Banque Libano-Francaise is using a UHF EPC Gen 2 solution from ASAP Systems to manage inventory at all of its branches.
By Claire Swedberg
Oct 02, 2012Banque Libano-Française (BLF) is one of three major Middle Eastern financial institutions that is tracking assets via Passport Asset, an RFID-based solution provided by California-based inventory-, asset- and item-tracking technology firm ASAP Systems. The bank operates 50 branches throughout Lebanon, and is tracking 50,000 items, including furniture, IT equipment, phones, bank equipment and cars. Thanks to Passport Asset, BLF reports, the company is reducing labor costs and gaining greater visibility by ensuring that a physical inventory count can be quickly performed at any and all branches, without disturbing staff members or customers.

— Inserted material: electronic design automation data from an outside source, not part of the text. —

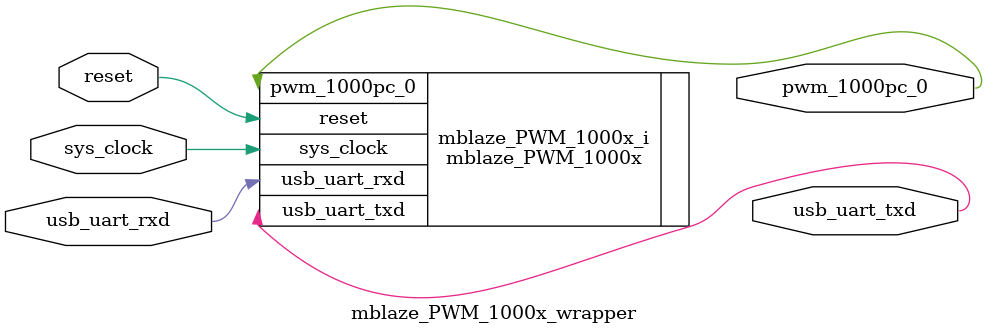
<source format=v>
`timescale 1 ps / 1 ps

module mblaze_PWM_1000x_wrapper
   (pwm_1000pc_0,
    reset,
    sys_clock,
    usb_uart_rxd,
    usb_uart_txd);
  output pwm_1000pc_0;
  input reset;
  input sys_clock;
  input usb_uart_rxd;
  output usb_uart_txd;

  wire pwm_1000pc_0;
  wire reset;
  wire sys_clock;
  wire usb_uart_rxd;
  wire usb_uart_txd;

  mblaze_PWM_1000x mblaze_PWM_1000x_i
       (.pwm_1000pc_0(pwm_1000pc_0),
        .reset(reset),
        .sys_clock(sys_clock),
        .usb_uart_rxd(usb_uart_rxd),
        .usb_uart_txd(usb_uart_txd));
endmodule

</source>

Due to the company's sheer size, as well as the geographic area in which its branches are located, BLF has found tracking its asset inventory to be challenging. To conduct such an inventory count, employees at each branch have had to locate every item's printed serial number, manually check off that item on a printed list, and then send the results to a central office. But the process was time-consuming and prone to errors, the company notes. In addition, there was also the risk of workers injuring themselves as they moved heavy furniture or electronics in order to read serial numbers.

ASAP Systems' Elie Touma
In 2010, the bank installed a solution that allowed staff members to scan a bar-coded label on each item, rather than record serial numbers by hand. However, the process demanded that workers first pinpoint each bar code, often by pulling a piece of furniture or electronic equipment away from a wall. "We noticed that with bar codes, we couldn't perform inventories in a timely manner," says Gabriel Rizk, BLF's head of general services,

The bank sought a method for its staff to conduct inventory counts more easily, and for the company to be able to view a report in real time in the event of a discrepancy, such as an item found to be missing.

The biggest challenge BLF faced in identifying a suitable solution, Rizk says, was finding a system that would "perform a fast and precise physical inventory." The solution needed to allow the asset-management team to perform an inventory within a single day, he notes, without disturbing the bank's staff or customers.